We've said, 'Of course we will back in your proposal for these indexation tweaks and we'll back in your proposal for a 20 per cent reduction of student debt.' But it's not enough, folks. I'm sure that 20 per cent will be welcome, but that compound interest is killing students. I want to flag that I had to pay for my education. I wasn't like some of the others in this chamber and the other place who got their university education for free. It took me getting elected to the Senate to pay off my student debt for my environmental science degree and my law degree at Griffith University in Meanjin/Brisbane. Get yourself elected so you can pay off your HECS debt—that's hardly a policy solution that will apply to everyone, is it? Of course, we need more ordinary people elected to this place. But it took me that long to pay off my HECS debt and half of a drama degree that I'd done prior to that. The compound interest was already making my debt worse, and the situation has only gotten worse in the meantime.

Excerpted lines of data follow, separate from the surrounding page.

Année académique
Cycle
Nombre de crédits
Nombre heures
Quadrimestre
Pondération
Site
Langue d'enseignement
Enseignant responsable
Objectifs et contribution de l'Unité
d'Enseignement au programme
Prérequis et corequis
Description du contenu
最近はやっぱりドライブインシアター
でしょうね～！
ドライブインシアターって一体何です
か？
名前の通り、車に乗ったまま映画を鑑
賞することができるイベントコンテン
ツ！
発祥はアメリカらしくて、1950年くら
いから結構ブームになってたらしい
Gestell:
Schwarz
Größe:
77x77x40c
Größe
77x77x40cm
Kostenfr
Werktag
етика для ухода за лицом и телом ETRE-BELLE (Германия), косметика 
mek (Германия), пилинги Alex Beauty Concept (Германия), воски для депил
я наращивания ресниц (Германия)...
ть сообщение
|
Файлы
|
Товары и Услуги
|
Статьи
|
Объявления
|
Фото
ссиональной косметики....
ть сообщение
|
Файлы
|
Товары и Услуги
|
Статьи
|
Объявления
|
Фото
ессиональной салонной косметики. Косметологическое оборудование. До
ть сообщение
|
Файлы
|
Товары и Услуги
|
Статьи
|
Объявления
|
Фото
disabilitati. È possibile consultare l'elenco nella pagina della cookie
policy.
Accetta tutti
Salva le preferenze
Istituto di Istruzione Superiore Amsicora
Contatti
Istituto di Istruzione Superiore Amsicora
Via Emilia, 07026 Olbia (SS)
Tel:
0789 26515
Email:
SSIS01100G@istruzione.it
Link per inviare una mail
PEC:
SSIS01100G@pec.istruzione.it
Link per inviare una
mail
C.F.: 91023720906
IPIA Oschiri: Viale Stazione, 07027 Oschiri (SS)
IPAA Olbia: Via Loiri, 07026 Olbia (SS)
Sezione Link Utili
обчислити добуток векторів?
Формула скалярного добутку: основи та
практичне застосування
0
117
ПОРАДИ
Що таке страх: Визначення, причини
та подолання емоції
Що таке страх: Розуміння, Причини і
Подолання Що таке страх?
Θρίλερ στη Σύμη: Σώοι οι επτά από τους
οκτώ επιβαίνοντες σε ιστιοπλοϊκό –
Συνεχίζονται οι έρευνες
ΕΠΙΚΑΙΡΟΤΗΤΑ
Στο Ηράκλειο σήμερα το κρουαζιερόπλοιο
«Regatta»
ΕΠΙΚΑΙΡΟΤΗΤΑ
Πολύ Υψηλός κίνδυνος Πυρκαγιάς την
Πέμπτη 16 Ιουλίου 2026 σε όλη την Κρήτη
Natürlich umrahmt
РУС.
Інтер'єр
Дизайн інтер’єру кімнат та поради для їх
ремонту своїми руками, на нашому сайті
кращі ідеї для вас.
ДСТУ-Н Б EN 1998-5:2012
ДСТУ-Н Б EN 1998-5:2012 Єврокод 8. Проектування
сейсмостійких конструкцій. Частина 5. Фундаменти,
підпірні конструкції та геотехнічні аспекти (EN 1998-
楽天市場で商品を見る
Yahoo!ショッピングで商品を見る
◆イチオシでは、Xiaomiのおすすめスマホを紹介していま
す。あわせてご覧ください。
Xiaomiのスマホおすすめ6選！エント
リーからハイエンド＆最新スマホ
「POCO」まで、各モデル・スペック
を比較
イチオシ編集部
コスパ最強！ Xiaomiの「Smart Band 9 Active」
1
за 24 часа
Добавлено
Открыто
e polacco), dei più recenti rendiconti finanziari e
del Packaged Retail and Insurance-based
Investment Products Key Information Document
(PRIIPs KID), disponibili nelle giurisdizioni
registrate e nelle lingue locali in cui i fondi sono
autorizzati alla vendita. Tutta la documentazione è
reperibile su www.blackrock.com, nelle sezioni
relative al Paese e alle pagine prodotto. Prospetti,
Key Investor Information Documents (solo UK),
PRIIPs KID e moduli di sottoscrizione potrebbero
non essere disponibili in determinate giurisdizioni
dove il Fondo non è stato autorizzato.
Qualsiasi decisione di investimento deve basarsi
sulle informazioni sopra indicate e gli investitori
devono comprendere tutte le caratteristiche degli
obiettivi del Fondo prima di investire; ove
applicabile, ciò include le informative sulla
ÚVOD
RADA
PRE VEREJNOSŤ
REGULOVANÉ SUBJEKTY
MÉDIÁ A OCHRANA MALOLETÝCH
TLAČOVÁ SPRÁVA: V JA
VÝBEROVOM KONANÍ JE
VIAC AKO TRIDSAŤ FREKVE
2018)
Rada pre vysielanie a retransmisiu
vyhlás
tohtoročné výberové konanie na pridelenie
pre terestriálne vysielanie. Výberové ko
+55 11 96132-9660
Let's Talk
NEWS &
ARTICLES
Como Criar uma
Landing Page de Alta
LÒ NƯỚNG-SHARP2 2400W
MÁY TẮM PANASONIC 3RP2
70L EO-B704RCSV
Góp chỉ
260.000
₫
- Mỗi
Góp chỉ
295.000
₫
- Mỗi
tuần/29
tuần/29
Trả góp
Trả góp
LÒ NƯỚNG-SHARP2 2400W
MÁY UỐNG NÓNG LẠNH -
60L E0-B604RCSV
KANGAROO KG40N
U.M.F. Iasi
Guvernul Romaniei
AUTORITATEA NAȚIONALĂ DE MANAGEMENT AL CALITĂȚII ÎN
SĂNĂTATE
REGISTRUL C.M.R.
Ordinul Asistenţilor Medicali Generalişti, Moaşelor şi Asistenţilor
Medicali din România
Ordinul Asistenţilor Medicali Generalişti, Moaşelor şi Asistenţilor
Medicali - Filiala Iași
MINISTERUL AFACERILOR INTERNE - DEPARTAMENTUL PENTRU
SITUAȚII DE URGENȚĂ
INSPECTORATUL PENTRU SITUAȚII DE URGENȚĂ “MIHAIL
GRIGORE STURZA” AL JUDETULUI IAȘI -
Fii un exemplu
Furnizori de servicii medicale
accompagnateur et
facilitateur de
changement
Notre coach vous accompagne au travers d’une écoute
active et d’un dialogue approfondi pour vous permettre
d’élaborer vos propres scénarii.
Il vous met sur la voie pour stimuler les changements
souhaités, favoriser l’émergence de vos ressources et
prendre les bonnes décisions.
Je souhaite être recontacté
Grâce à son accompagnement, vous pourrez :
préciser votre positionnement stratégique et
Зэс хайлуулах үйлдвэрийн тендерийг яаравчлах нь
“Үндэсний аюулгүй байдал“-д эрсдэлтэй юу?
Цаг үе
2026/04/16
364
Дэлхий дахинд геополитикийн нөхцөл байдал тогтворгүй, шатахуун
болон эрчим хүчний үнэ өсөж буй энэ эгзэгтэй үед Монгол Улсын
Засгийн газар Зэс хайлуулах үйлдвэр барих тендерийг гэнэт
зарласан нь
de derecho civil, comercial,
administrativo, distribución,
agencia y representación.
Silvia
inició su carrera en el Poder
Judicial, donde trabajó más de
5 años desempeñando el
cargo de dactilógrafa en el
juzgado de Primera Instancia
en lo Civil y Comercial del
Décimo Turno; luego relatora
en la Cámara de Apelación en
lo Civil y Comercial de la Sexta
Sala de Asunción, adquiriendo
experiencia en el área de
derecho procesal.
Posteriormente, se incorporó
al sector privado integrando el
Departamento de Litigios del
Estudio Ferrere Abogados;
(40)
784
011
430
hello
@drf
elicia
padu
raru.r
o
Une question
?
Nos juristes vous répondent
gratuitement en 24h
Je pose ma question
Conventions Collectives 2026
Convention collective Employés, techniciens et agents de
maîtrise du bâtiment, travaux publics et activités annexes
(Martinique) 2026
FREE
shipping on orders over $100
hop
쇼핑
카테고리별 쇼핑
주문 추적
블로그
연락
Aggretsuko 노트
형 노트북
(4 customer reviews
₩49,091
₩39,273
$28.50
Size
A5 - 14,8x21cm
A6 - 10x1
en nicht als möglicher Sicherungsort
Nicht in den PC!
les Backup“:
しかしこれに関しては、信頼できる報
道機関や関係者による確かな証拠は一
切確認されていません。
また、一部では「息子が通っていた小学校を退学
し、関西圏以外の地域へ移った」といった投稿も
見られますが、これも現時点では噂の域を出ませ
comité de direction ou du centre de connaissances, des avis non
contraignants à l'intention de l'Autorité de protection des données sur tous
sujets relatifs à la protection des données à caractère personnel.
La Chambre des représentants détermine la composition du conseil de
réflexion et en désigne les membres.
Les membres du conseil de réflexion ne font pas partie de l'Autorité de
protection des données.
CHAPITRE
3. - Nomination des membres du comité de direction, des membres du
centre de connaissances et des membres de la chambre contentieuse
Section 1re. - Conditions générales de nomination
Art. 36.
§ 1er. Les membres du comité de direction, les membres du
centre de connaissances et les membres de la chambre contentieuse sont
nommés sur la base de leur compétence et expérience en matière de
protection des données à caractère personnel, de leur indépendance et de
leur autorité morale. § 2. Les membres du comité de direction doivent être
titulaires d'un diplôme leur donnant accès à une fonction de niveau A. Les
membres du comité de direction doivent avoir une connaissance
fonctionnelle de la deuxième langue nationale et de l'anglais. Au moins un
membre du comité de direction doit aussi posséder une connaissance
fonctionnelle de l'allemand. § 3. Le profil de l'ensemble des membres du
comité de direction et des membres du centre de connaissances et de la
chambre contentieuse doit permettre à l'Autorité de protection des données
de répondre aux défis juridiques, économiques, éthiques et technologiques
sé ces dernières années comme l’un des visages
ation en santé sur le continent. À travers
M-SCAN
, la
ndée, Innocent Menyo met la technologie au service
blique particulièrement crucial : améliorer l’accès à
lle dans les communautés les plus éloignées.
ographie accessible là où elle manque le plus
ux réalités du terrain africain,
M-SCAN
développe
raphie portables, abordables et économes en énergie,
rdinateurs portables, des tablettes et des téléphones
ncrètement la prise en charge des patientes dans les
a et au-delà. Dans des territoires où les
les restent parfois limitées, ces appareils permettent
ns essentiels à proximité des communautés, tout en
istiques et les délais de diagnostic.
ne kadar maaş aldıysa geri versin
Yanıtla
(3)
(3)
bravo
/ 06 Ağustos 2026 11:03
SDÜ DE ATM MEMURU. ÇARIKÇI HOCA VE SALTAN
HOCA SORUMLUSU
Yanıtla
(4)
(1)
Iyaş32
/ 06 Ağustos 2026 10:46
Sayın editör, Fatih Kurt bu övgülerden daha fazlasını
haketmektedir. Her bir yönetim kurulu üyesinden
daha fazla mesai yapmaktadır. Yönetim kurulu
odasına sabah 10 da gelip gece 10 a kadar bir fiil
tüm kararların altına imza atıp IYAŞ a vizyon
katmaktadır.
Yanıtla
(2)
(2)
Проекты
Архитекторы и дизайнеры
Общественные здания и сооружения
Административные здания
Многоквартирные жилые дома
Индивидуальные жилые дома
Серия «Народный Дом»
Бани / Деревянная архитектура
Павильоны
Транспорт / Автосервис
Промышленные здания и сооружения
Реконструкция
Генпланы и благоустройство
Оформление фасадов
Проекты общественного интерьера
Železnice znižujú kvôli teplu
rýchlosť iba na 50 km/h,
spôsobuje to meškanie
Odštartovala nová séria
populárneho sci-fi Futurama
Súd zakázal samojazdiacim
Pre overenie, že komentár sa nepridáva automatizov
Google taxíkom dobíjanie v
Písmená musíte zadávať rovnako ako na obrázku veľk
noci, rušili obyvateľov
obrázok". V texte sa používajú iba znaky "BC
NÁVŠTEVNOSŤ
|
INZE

We see degrees that are now costing more than they ever did. Compound interest and inflation are turbocharging those debts, and now we have a timid government that's dangling the tiniest of fixes to that situation, making some slight reductions to the indexation rate, which we will support. But it's just not what students actually need. We want to see student debt cancelled. I remember, when I was still at uni, I was having a discussion about how much our degrees cost, and I said: 'It's alright. The Greens will be in government one day, and they'll just cancel my student debt.' Perhaps I was needing to be a little bit more patient. But here we are, with the potential to make some changes, and, once again, the government are choosing to make absolutely the most miniscule amount of reform that they possibly can.
I would urge the government to listen to the real pleas and needs of students, who deserve to be able to go to uni without crippling debt, should have their existing debt cancelled and should be able to get their degrees for free. Free university, free TAFE and cancelling student debt was one of the amazing reforms of the Whitlam government that this Labor government should be proud of and should be trying to get us back to. We could have these things. You have the numbers to pass those reforms. We beg you, we invite you and we urge you to do those things. We will vote for them. We will back those in. We've been pushing for these reforms for decades. You're in government. You've got the chance to do that, and you've got the numbers to get it through. Why are you so timid? Why are you so disappointingly beige in actually tackling the issues that students are facing?
Louise Pratt (WA, Australian Labor Party) Share this | Link to this | Hansard source
It being 1.30 pm, I interrupt the debate to call on two-minute statements.